[[ Document segment, beginning ]]

Program: Abstracts - Orals, Featured Poster Presentations, and Posters
Session: MON 723-757-Renin-Angiotensin-Aldosterone System/Endocrine Hypertension
Bench to Bedside
Monday, June 17, 2013: 1:45 PM-3:45 PM
Expo Halls ABC (Moscone Center)

Poster Board MON-749
Sandi-Jo Galati*1, Sarah M Hopkins2, Khadeen C Cheesman2, Rachel A Zhuk2, Tiffany K Ying2, Chelsey Amer3, Michael K Boyajian4, Emilia Bagiella2 and Alice C Levine5
1Mount Sinai Medical Ctr, New York, NY, 2Icahn School of Medicine at Mount Sinai, 3Sackler School of Medicine, 4Columbia University, 5Mt Sinai Med Ctr, New York, NY
Background:  Primary aldosteronism (PA) has emerged as the leading cause of identifiable endocrine hypertension (HTN) over the last twenty years.  Recent studies in Australia, Singapore, and Italy have demonstrated a higher prevalence of PA than the historical estimates of 1%, with reports of 5-12% in populations with essential HTN.  The prevalence is even higher in certain sub-populations, such as those with diabetes and HTN (13-14%), resistant HTN (19-20%), and obstructive sleep apnea and HTN (34%).   Despite this, the prevalence of PA has not been characterized in an urban population with HTN in the United States.

[[ Document segment, end ]]

■ Set of tasks ■
**a)** Decide whether each statement below agrees with the primary aldosteronism abstract, answering yes or no and quoting the deciding words from it: (i) historical estimates put the prevalence of primary aldosteronism at 1%; (ii) the reported prevalence in resistant hypertension is 34%; (iii) the poster was presented on Tuesday, June 18, 2013.
**b)** Return the part of the primary aldosteronism abstract that begins at the words "Program: Abstracts - Orals, Featured" and stops after "ABC (Moscone Center)", copied without any change.
**c)** Resume the primary aldosteronism abstract after its last sentence, writing in the same style.

[[ Records, beginning ]]

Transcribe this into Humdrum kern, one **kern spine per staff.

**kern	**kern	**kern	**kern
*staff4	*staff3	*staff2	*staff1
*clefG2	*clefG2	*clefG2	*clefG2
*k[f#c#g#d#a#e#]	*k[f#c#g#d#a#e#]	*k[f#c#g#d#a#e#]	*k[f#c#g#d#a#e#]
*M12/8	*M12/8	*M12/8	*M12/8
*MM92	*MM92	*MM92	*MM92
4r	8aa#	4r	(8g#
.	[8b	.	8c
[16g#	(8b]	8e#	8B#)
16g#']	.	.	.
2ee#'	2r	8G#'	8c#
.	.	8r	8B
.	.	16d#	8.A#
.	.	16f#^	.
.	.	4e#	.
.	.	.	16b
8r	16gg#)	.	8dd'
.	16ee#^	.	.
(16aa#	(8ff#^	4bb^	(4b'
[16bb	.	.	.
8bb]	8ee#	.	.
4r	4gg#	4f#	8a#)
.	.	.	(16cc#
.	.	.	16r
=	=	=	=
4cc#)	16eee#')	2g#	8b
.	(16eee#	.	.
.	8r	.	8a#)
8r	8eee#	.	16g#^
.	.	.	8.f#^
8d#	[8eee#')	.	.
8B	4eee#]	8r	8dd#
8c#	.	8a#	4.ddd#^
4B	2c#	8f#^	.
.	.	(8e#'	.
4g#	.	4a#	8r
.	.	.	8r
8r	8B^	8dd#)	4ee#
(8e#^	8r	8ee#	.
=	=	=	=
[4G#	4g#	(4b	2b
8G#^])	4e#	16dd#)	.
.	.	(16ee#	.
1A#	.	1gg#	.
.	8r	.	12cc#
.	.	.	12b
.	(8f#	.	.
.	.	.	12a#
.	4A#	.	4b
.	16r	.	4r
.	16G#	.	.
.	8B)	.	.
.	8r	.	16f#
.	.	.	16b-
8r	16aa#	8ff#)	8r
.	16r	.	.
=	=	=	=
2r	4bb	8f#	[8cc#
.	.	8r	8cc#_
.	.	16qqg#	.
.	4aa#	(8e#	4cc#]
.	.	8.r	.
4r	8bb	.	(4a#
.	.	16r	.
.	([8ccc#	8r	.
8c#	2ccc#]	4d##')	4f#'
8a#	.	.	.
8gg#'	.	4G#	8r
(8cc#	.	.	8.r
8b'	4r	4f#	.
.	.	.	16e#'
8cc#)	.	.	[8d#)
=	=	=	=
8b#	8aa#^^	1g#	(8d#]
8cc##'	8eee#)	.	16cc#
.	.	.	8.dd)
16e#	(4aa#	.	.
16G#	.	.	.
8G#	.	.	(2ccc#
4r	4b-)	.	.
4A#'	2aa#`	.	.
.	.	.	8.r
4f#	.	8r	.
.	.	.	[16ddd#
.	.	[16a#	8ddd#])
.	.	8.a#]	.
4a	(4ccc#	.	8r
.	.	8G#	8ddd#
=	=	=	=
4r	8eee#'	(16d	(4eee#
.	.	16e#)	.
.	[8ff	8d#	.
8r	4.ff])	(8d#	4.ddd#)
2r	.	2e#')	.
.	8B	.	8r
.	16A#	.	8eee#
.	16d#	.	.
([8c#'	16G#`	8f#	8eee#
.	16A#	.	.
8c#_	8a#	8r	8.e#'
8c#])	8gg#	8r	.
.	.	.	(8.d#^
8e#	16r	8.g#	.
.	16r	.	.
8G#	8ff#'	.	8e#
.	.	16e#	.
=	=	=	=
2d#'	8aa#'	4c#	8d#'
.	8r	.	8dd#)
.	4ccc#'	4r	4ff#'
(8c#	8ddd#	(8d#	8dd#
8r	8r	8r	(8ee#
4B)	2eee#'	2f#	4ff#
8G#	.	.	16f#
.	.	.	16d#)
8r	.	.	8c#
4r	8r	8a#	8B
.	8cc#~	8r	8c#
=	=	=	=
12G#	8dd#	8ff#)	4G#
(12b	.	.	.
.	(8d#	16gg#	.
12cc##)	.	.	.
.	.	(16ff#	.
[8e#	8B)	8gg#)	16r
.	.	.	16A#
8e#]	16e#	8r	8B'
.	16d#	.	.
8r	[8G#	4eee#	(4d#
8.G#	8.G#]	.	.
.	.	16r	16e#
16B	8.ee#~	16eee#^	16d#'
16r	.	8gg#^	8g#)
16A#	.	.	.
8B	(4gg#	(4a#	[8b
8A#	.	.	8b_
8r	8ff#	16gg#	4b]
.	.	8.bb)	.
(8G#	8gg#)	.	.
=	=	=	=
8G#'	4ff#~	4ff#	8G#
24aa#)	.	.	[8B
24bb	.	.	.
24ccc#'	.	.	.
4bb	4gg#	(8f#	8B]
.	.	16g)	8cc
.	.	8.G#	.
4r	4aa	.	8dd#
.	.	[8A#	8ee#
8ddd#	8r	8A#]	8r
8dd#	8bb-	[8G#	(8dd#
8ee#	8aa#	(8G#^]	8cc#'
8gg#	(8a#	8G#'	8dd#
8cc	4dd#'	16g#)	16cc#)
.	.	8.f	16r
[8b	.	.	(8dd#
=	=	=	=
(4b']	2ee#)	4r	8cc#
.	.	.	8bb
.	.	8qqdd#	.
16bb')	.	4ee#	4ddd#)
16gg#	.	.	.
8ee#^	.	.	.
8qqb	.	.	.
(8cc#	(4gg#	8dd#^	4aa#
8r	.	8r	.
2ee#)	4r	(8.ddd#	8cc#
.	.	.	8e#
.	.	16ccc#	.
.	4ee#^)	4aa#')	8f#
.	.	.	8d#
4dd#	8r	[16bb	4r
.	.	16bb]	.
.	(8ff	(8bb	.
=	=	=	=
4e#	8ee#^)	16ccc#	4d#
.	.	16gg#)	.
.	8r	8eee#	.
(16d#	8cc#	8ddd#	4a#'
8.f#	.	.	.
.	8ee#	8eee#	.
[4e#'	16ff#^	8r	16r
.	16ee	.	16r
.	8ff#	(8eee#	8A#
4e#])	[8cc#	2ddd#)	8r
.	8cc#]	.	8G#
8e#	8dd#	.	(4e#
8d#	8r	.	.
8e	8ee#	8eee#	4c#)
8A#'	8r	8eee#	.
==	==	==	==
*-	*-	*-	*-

[[ Records, end ]]

■ Outputs by task ■
**a)**
(i) Yes: "a higher prevalence of PA than the historical estimates of 1%"
(ii) No: "resistant HTN (19-20%)"
(iii) No: "Monday, June 17, 2013: 1:45 PM-3:45 PM"

**b)**
Program: Abstracts - Orals, Featured Poster Presentations, and Posters
Session: MON 723-757-Renin-Angiotensin-Aldosterone System/Endocrine Hypertension
Bench to Bedside
Monday, June 17, 2013: 1:45 PM-3:45 PM
Expo Halls ABC (Moscone Center)

**c)**
Hypothesis/Methods:  We hypothesize that the prevalence of PA in our outpatient, New York City population exceeds prior estimates of 1% of patients with HTN and is closer to recent estimates of 5% or more.  400 patients must be recruited to detect a prevalence of 5% or more.  All adult patients with HTN, creatinine less than 1.5 mg/dL, no prior evaluation for PA, and no systemic glucocorticoid or mineralocorticoid-receptor (MR) antagonist use are eligible to be screened with the aldosterone-renin ratio (ARR).  With the exception of MR-antagonists, ARR is interpreted in the context of the known effects of all other anti-HTN agents.  Those patients with ARR > 20 ng/dL per ng/mL/hour and plasma aldosterone concentration (PAC) > 10 ng/dL are further evaluated with IV saline load confirmation.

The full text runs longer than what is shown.